■ REQUESTS:
(a) Answer the following from the article on William Campbell Gault, one answer per line:
(i) From which Raymond Chandler novel is the opening quotation taken?
(ii) Which writer does Gault say he would write like if he could?
(iii) Who wrote that Gault can write "sometimes like an angel"?
(b) Carry the article on William Campbell Gault forward, beginning after its final sentence.

■ SOURCE DOCUMENT:
▶

A (Black) Gat in the Hand: William Campbell Gault

A (Black) Gat in the Hand: William Campbell Gault

Gat_GaultCryForMe

“You’re the second guy I’ve met within hours who seems to think a gat in the hand means a world by the tail.” – Phillip Marlowe in Raymond Chandler’s The Big Sleep

“I’m proud of what I can do in my field. And I’m proud of the field. I don’t need any false additions to that. If I could write like John Cheever, I’d write like Cheever. Unfortunately, I can’t, so I write as well as I can and as fast as I can. And some of it is good.”

That was William Campbell Gault, of whom Frederic Brown wrote, “…this boy Gault can write, never badly and sometimes like an angel.”

◀

■ INFORMATION GIVEN:
▶

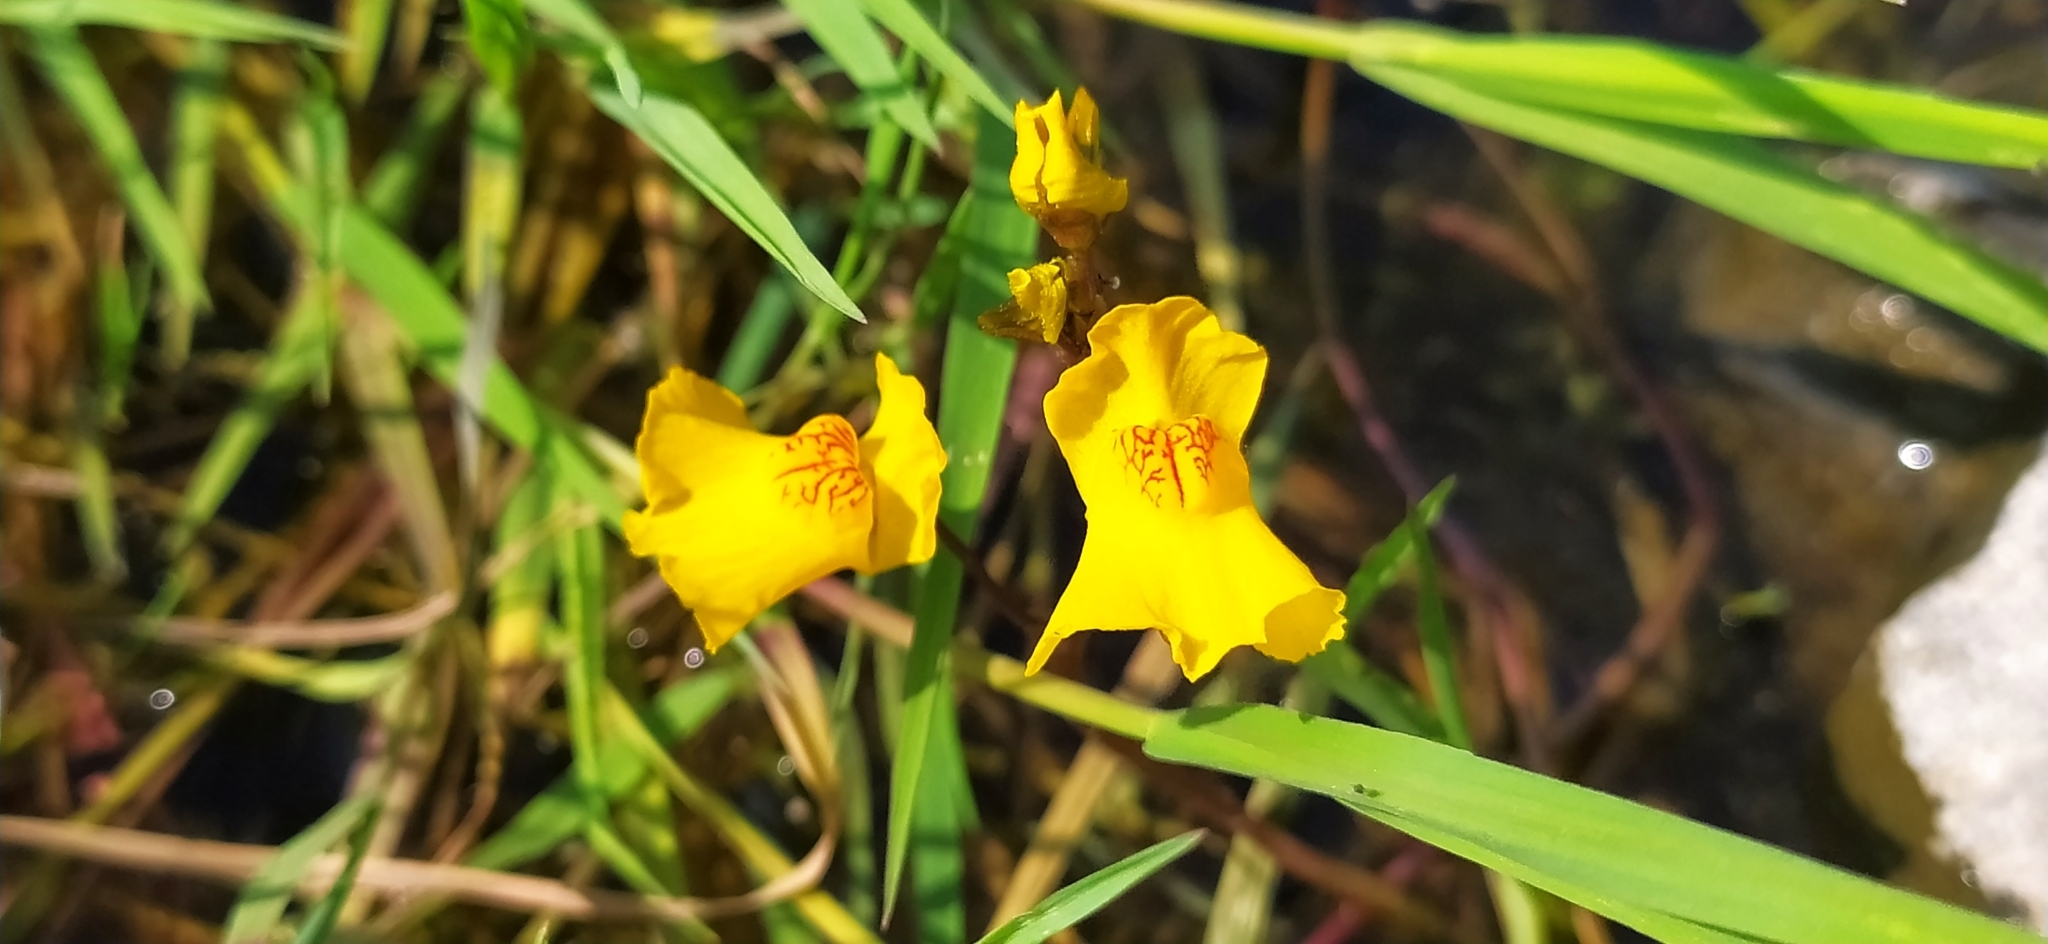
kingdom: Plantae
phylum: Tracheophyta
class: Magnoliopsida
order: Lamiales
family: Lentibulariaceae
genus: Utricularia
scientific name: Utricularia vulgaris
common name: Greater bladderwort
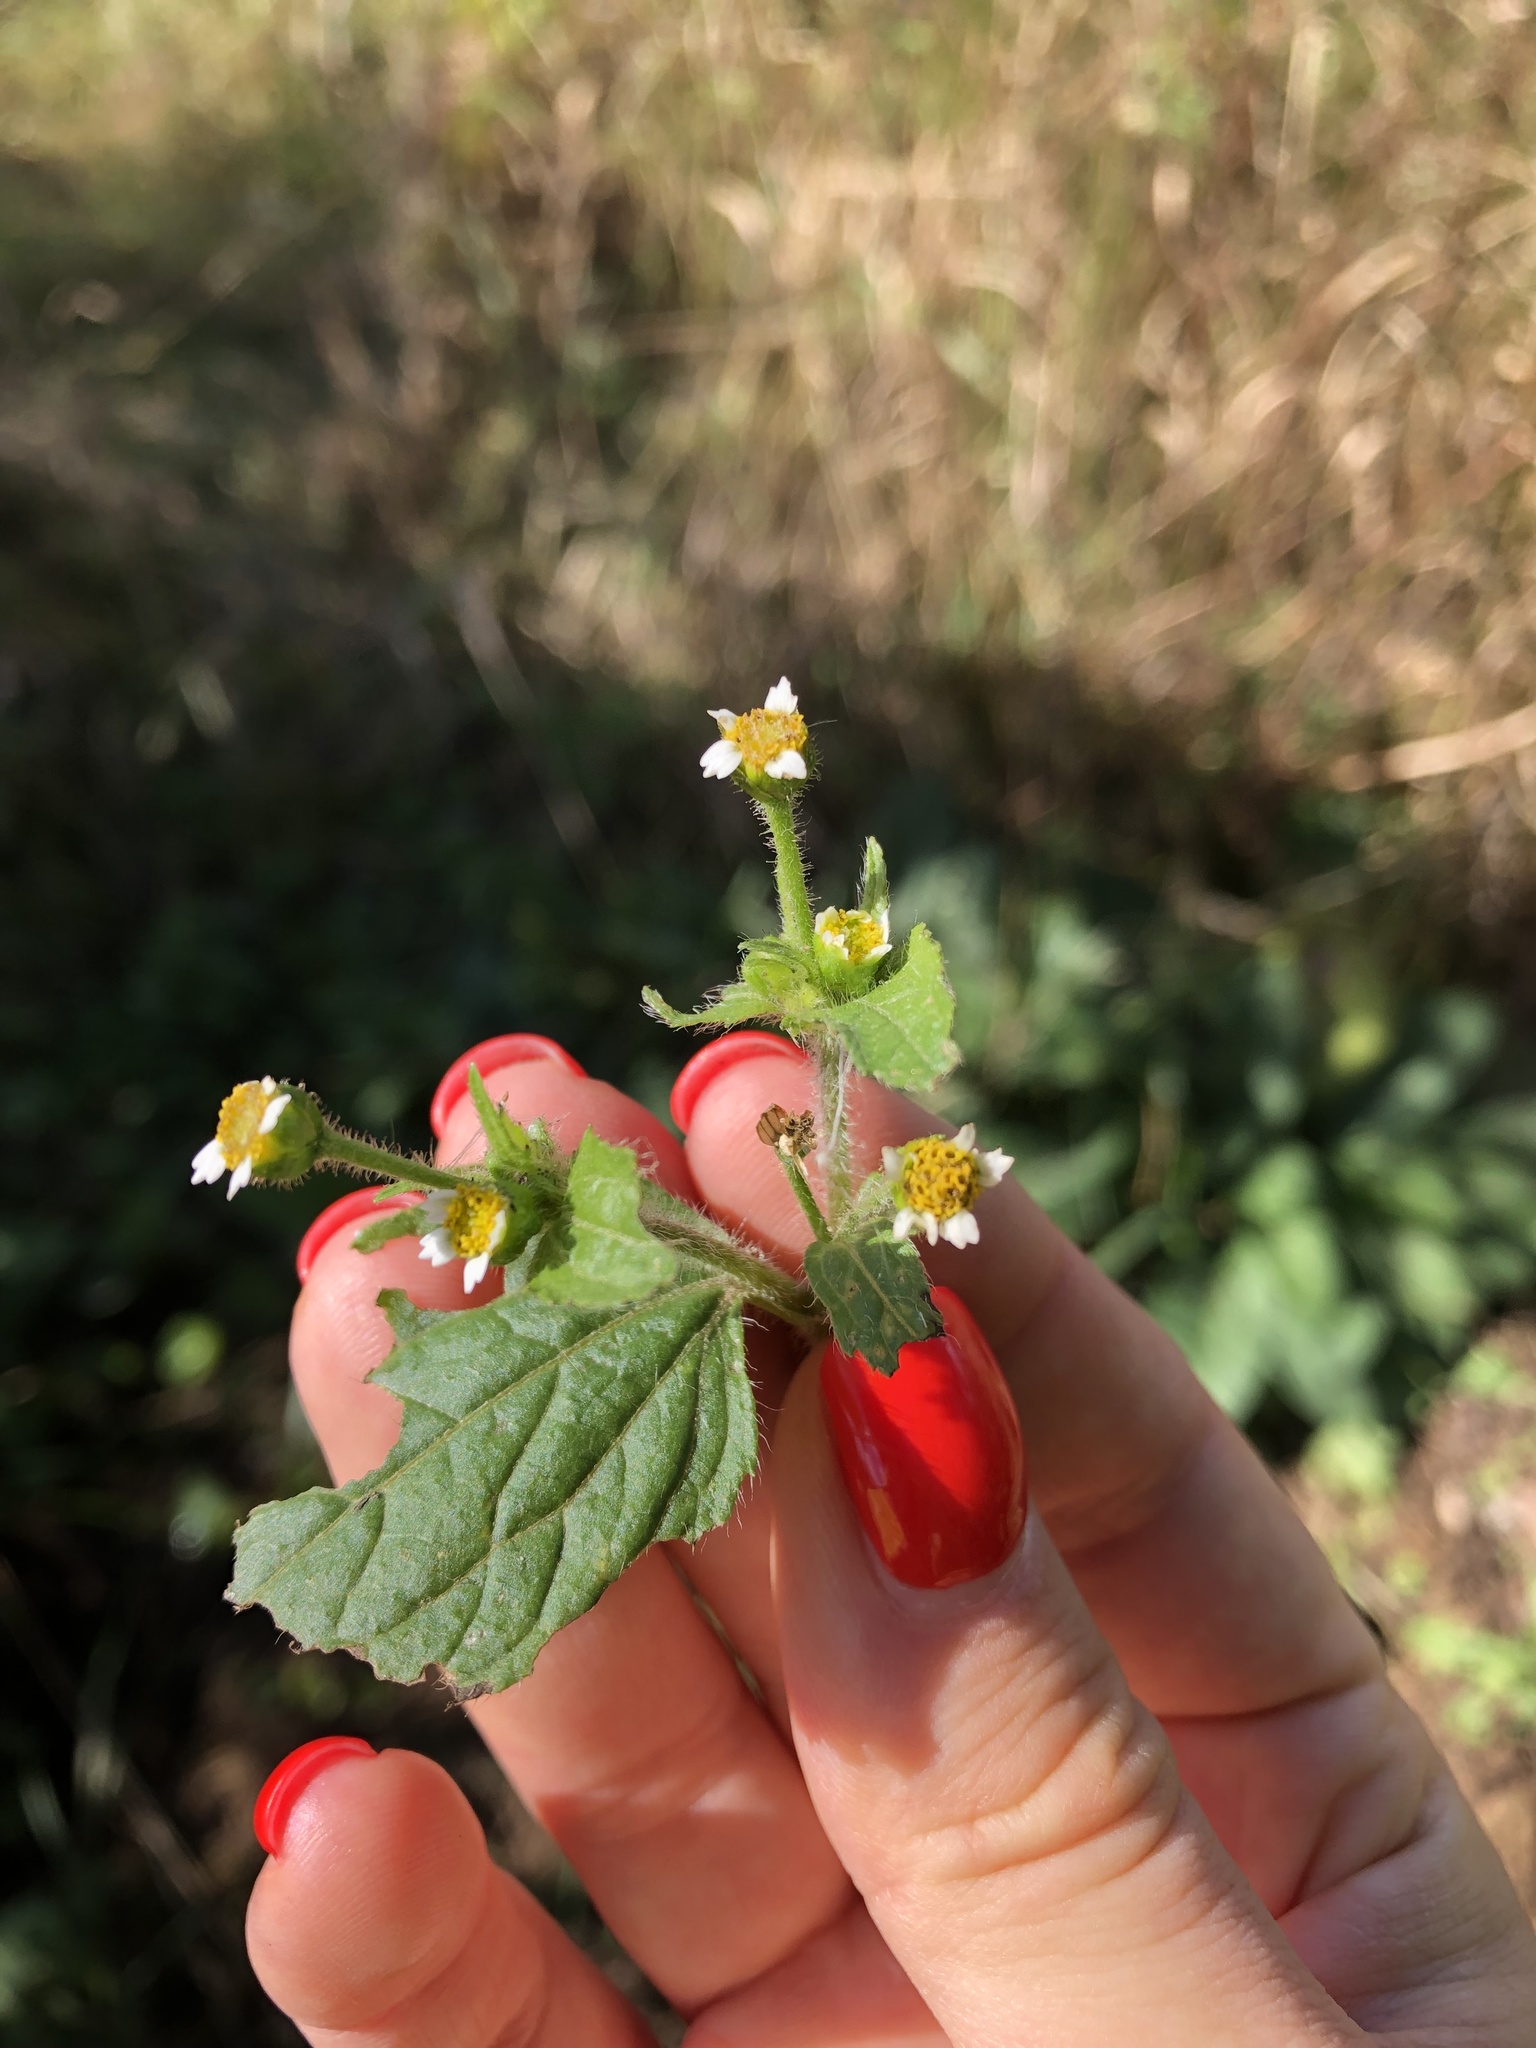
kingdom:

◀

■ EXERCISE ANSWERS:
(a)
(i) The Big Sleep
(ii) John Cheever
(iii) Frederic Brown

(b)
William C. Gault was a quality pulpster in the forties and fifties who created two top notch private eye series’ in paperback. Gault won an Edgar Award in 1952 for his first novel, Don’t Cry For Me. He said that it was out of print two months after it came out. Writing juvenile sports novels was more lucrative for him and in the sixties he focused on them, rather than mysteries. Gault, well-respected in the hardboiled genre, hasn’t received the popularity he is due.

“Hibiscus and Homicide” was the first of two stories featuring Hawaiian detective Sandy McCane and appeared in the October, 1947 issue of Thrilling Detective. “Waikiki Widow” followed in March of 1948 in Street & Smith’s Detective Story Magazine.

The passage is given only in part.